Re: What's the story with NETGEAR FVS328?
From: Duane Arnold (Notme_at_Notme.com)
Date: Sat, 07 May 2005 00:37:29 GMT
<firstname.lastname@example.org> wrote in message
>I have been using the NETGEAR FVS328 for about 6 months now. It
> connects a small and simple home network (a few Windows based PCs) to
> the Internet.
> I updated its firmware as soon as a stable version was released (first
> 1.0_09 and now I have 1.0_14).
If it wasn't broke then why did you fix it with and update?
> Yeah, we have no problem connecting to the internet, but the question
> is... is it safe enough? Does it really do the job of firewalling by
> being hack-proof or is it as reliable as Microsoft Windows itself... ?
It and the Windows O/S are reliable enough if you know how to configure them
properly for security, if it and the Windows O/S you're using can be
configured or *harden* to attack.
> Points in question:
> * Every once in a while, the logs email ceases to function - until I
> reboot the unit. I don't mind rebooting every 6 months, but rebooting
> once a week is really annoying. Previously I used to have a
> Linux RedHat 6.2 based firewall (ipchains) and I rarely had to
> reboot it.
> * The DNS lookup function using the web interface simply doesn't work.
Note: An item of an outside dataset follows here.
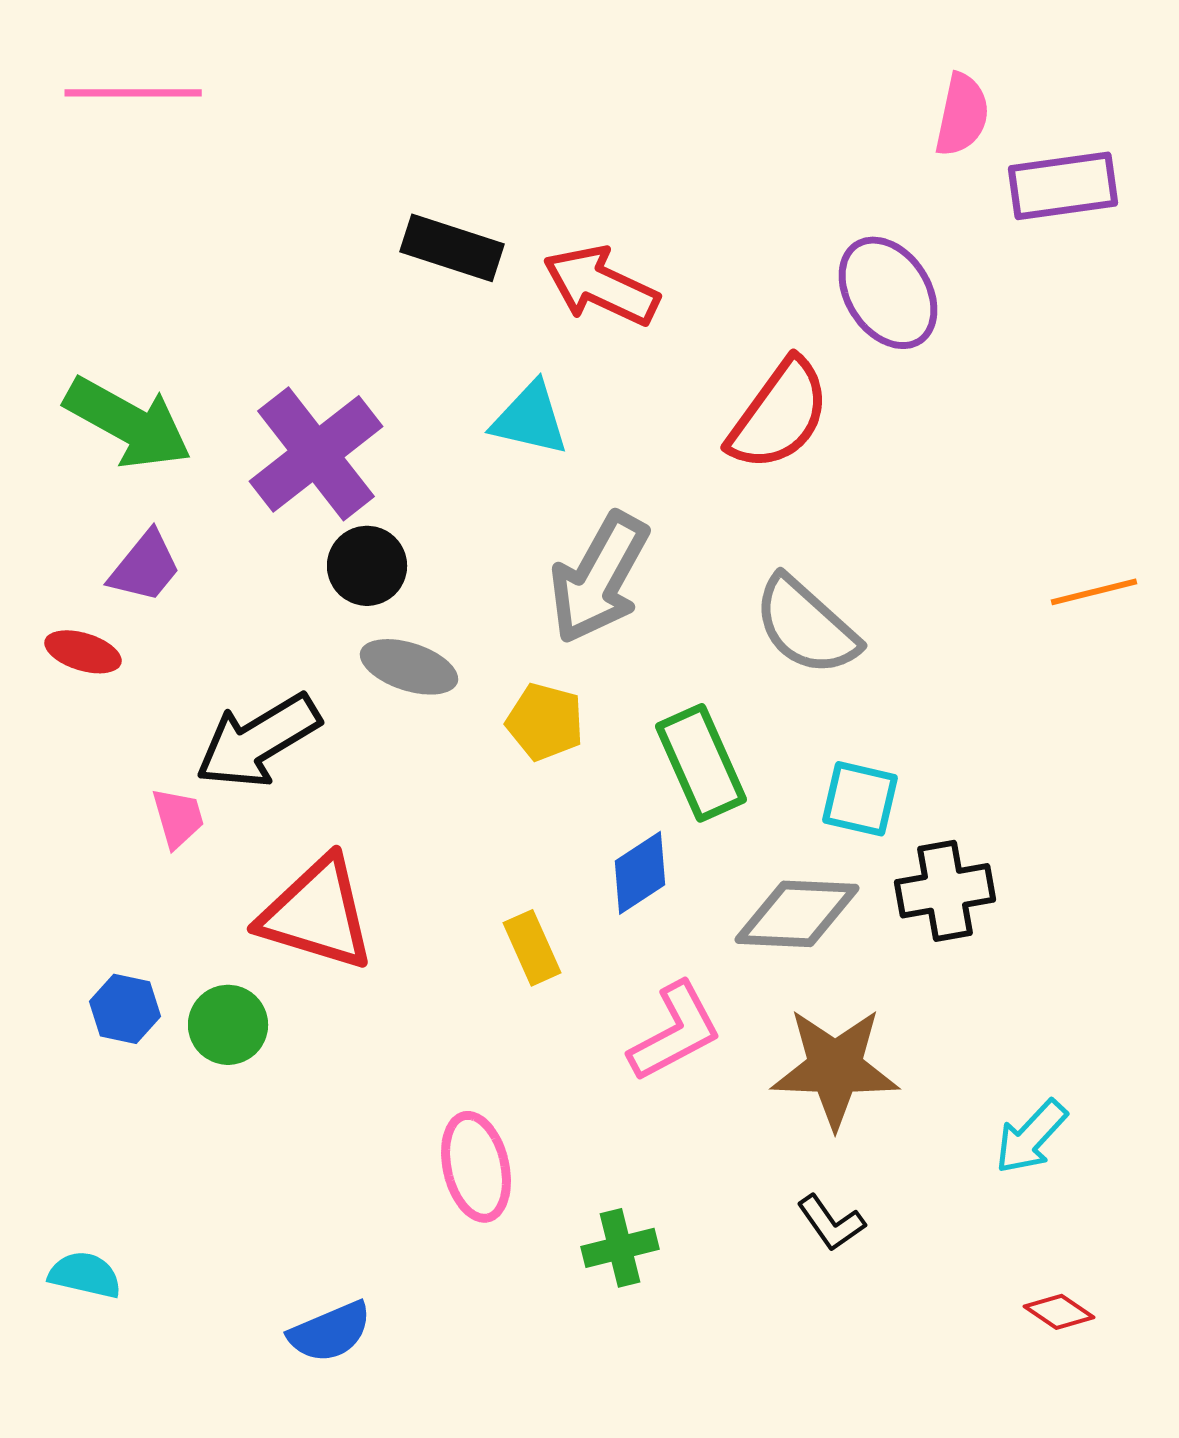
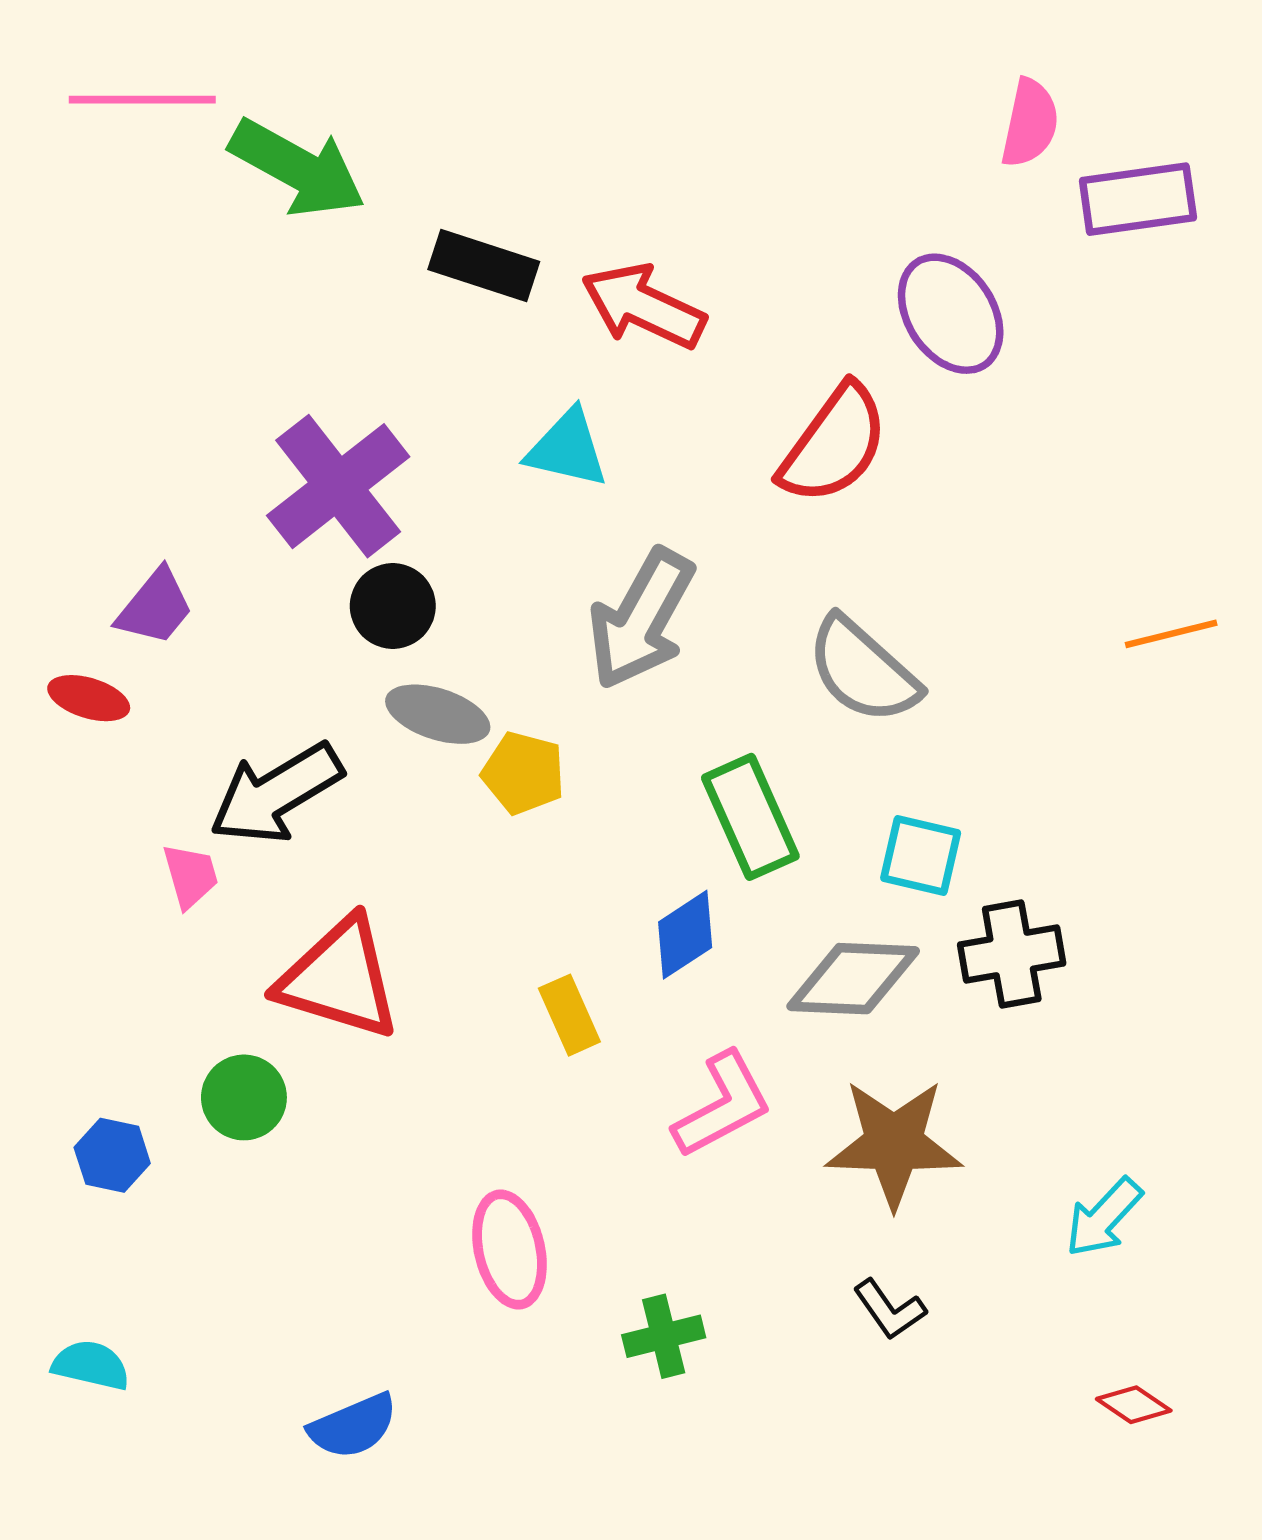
green arrow: (128, 423) -> (297, 168), moved
yellow pentagon: (545, 722) -> (523, 773), moved
blue hexagon: (125, 1009) -> (112, 1155), moved

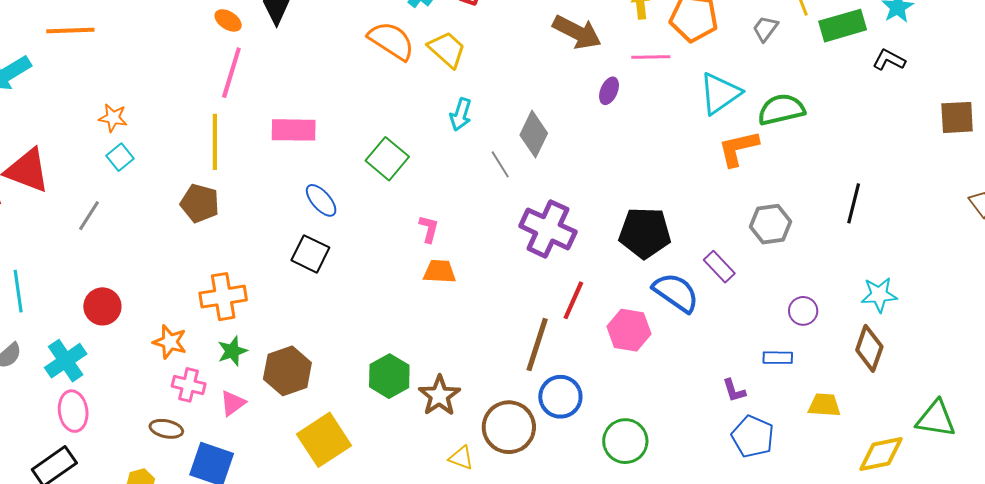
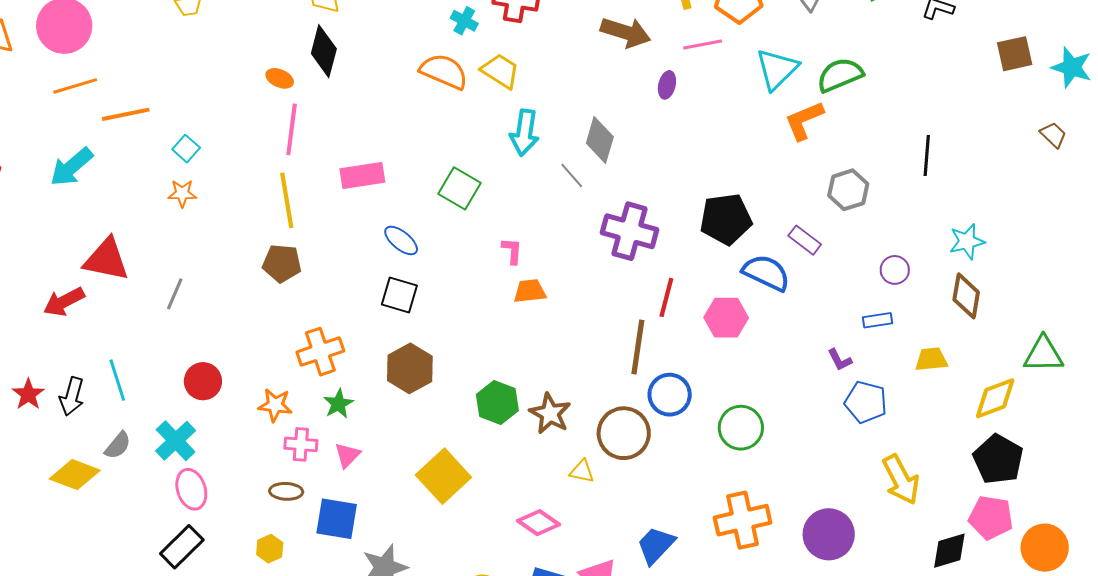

> * Every once in a while (frequency not yet determined) I get an
> "Administrator Interface Connecting" message logged, despite the fact
> that no one in my home as attempted to connect to this router via the
> web interface.
Did it work on the old firmware?
> There are a few more problems that leave a lot to be desired (comparing
> to my old Linux RedHat 6.2 based firewall), but the most troubling
> problem is the feeling that my NETGEAR FVS328 has been
> compromised/hacked by some external hacker, but I have no way of
> knowing that since the logs of this thing are useless... (first, some
> of them never being emailed, but even if I received all of them, the
> logs are simply filled with irrelevant data witouth any way to filter
> out unnecessary entries). I never had this problem with my no-cost
> Linux RedHat 6.2 based firewall.
Kiwi Syslog Daemon will allow you to use capture the logs and dump them into
a database such as MS Access, SQL Server and others and using something like
Crystal Reports and filter out anything you don't want to see. That feature
only comes with the paid for version.
> So, the obvious question is: did I buy a lemon?
> If not, then how do I verify that this thing is not used to attack my
> LAN from inside?
Well some use a PFW solution at the machine level to supplement the NAT
> BTW, I contacted NETGEAR tech support back then when I first learned
> about the scary "Administrator Interface Connecting" messages, but it
> was completely useless as the only thing they were able to suggest was
> upgrade my firmware from 1.0_09 to 1.0_13 BETA.
> Any thoughts? Ideas? Similar experience?
If you were using a true FW on a host gateway computer, then why would you
get a NAT router with no true (FW) instead of a low-end FW appliance that
meets the specs for *What does a FW do* in the link.
This link may help you with more information.
Hey, if you're not doing high risk things like port forwarding on the NAT
router, then the NAT router is good enough for home usage.
Low-end FW appliances have a reasonable price now of days.
The old saying goes you get what you pay for.